Argentina's attempt to extradite a Florida businessman who will be a key witness at the Miami trial of a Venezuelan man over an election scandal cover-up has been thwarted by the U.S. government, the defendant's lawyer said.
``It appears that the government was stonewalling Argentina about its extradition request,'' Edward Shohat, an attorney for Franklin Duran, said at a hearing yesterday in federal court in Miami.
Duran is accused of conspiring to silence Guido Alejandro Antonini Wilson, who was carrying $800,000 in a suitcase that was seized at an airport in Argentina. U.S. prosecutors say the money was intended for the campaign of Cristina Fernandez de Kirchner, who was elected Argentina's president Oct. 28.
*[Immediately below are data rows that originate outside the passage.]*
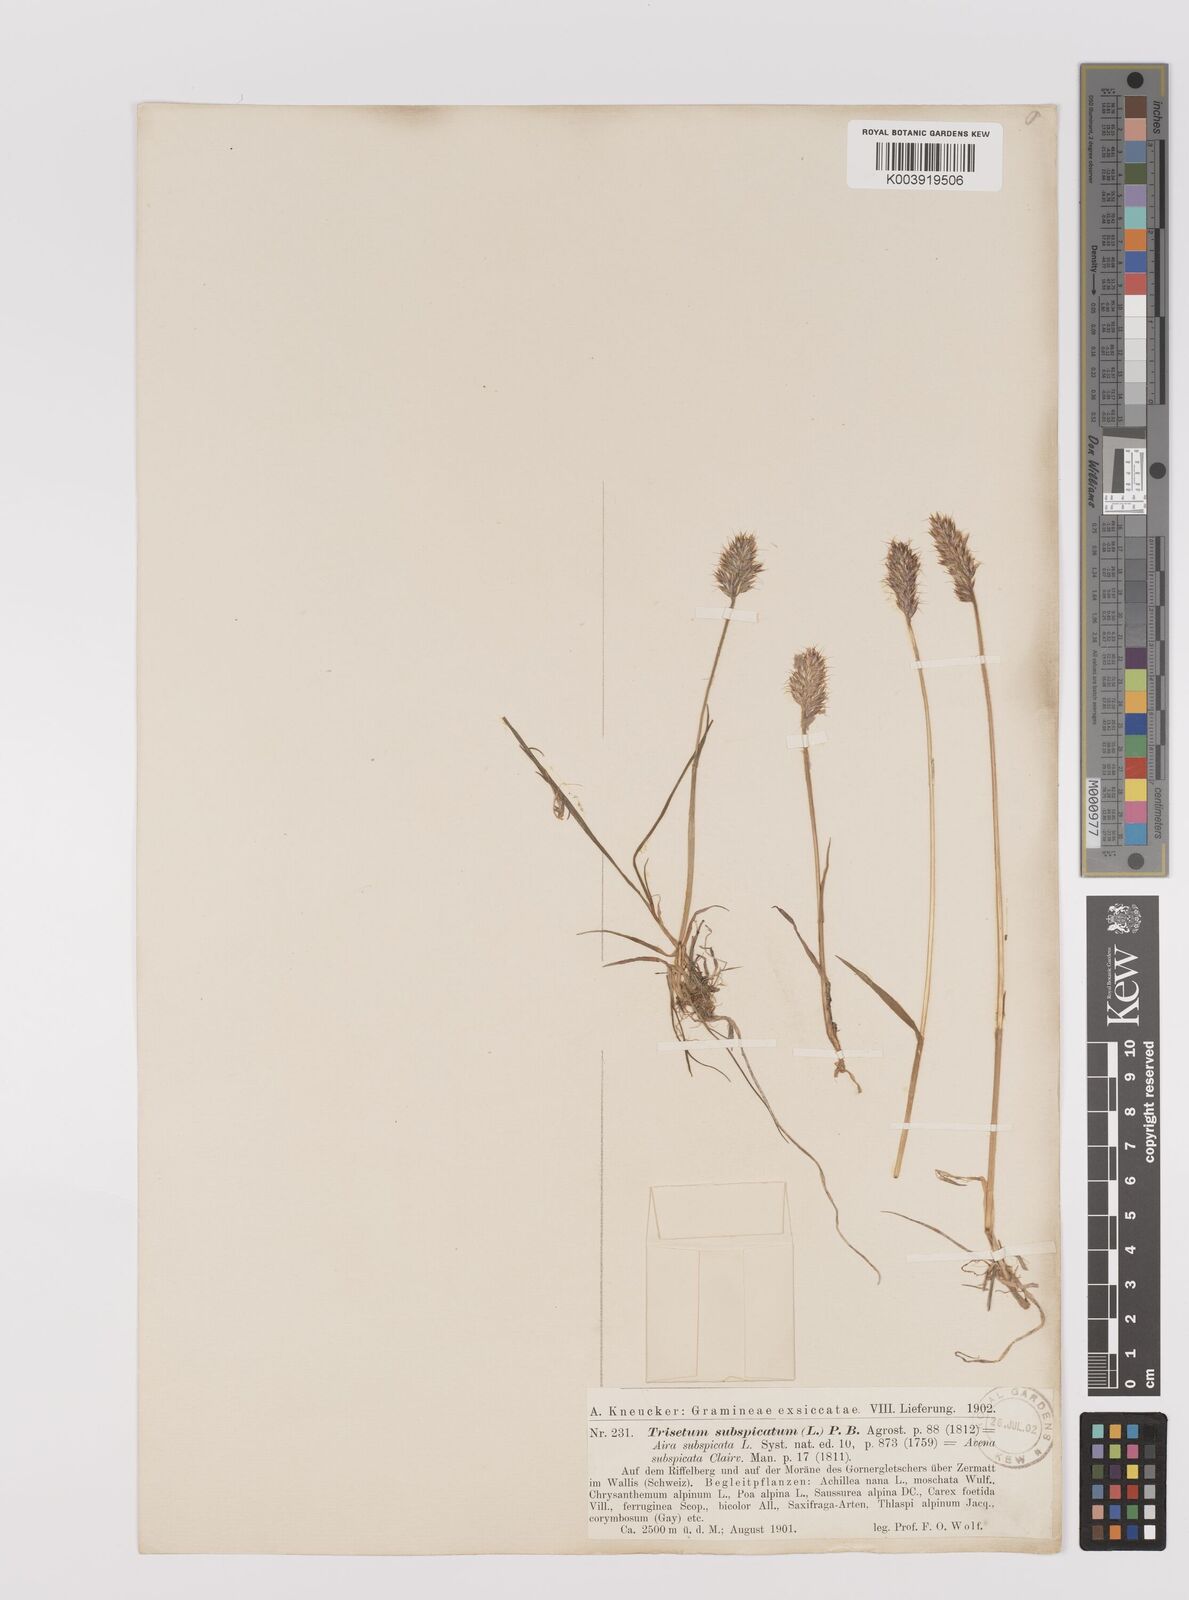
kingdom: Plantae
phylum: Tracheophyta
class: Liliopsida
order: Poales
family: Poaceae
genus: Koeleria
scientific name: Koeleria spicata
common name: Mountain trisetum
Shohat is seeking to force U.S. prosecutors to turn over any evidence that the U.S. government intervened on Antonini's behalf in the extradition request. U.S. prosecutors said they helped Antonini relocate from his home in Key Biscayne, Florida, and he has cooperated with the Federal Bureau of Investigation by secretly recording Duran and other defendants.
``No promises have been made and there has been no wink and no nod'' over the extradition request, Assistant U.S. Attorney Thomas Mulvihill said at the hearing yesterday. Argentine officials wanted Antonini to face smuggling and money-laundering charges, the newspaper Clarin reported in December.
Duran Trial
Duran, 40, faces a Sept. 2 trial in Miami on a charge of being an unregistered agent of Venezuela. He was arrested Dec. 11 with three other South American men who have pleaded guilty and said in court that Venezuela's intelligence agency, known as DISIP, played a central role in covering up the payment of the $800,000.
The Venezuelan attorney general's office said today that it issued an international arrest warrant for Antonini, who is wanted in that country for questioning in the cash scandal, according to a statement on the Venezuelan justice department's Web site.
Shohat yesterday asked the U.S. government to reveal whether the FBI investigated immigration fraud by Carlos Kauffmann, who pleaded guilty to conspiring to help the Venezuelan government cover up the election plot and is expected to testify against Duran. Shohat said he wanted to know if ``promises'' were made that neither Kauffman nor his wife would be charged for immigration fraud in exchange for his cooperation.
U.S. Magistrate Judge Barry Garber didn't immediately rule on Shohat's requests.
The case is U.S. v. Moises Maionica, 07-cr-20999, U.S. District Court, Southern District of Florida (Miami).